Aug 18 2011
Retrospective and prospective clinical trials will be run to evaluate and validate the infrastructure of the P-medicine consortium, announced a poster at the recent 3rd symposium of the Worldwide Innovative Networking in Personalized Cancer Medicine, held in Paris 6-8 July, 2011.
A report, published Wednesday in ecancermedicalscience, provides an overview of both the poster and the main findings of the meeting. The P-medicine consortium, a four year project funded by the European Community's 7th Framework Programme, was founded to facilitate the development of new tools, IT infrastructure and Virtual Physiological Models (VPH) to accelerate personalized medicine for the benefit of patients.
The consortium is composed of a heterogeneous group of experts including clinicians, bioinformaticians, software developers, data miners and legal attorney defining specific scenarios to test tools of the P-medicine infrastructure.
The article outlines the three trials that have been selected - a Wilms tumour trial, a phase II neoadjuvant pharmacodynamic breast cancer trial, and a leukaemia trial.

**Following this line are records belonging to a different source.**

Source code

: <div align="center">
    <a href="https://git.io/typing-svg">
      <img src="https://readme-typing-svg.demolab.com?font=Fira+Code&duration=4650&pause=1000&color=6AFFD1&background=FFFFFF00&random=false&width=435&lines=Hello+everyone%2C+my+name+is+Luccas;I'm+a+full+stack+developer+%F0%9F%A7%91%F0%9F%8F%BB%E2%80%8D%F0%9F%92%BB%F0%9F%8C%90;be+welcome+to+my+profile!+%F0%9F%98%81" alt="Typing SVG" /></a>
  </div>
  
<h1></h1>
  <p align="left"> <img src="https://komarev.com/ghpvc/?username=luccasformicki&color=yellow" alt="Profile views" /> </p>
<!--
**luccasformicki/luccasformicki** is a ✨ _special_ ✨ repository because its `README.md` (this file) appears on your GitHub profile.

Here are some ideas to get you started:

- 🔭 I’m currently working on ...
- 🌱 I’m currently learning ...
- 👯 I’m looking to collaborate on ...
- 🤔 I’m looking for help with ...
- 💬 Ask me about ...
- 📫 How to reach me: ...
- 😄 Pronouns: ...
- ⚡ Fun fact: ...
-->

The leukaemia trial will be used to develop and run a VPH model predicting minimal residual disease and recurrence in childhood acute lymphoblastic leukaemia.
The poster illustrated how the consortium is defining specific scenarios that can be used to test the P-medicine infrastructure. Expression data from uveal primary tumours was one example given, where half the patients went on to develop metastases and half did not, allowing information on differentially expressed genes to be extracted and survival analysis performed.
From this situation different views were identified including clinicians who would like to be able to ascertain the expected prognosis of a new patient, the data miner who would like to perform literature mining and patients who would require practical explanations to enable them to be part of the decision making process.
The overall symposium acknowledged that patients are ready to be engaged, but recognised that that presentation of the available options would represent a challenge. Other key discussions included the fact that biomarker driven therapy was not reimbursed in most countries, and that with so many targets now available it was important for the research community to decide with which it wants to move forward to transform biomarkers into clinical practice.
Prof Richard Schilsky from the University of Chicago, US, concluded the meeting by listing the areas that require attention, including the optimal combination of agents, how to integrate datasets, convert lab assays into clinical tests, define phenotypes and how to convey results to physicians in a useful format.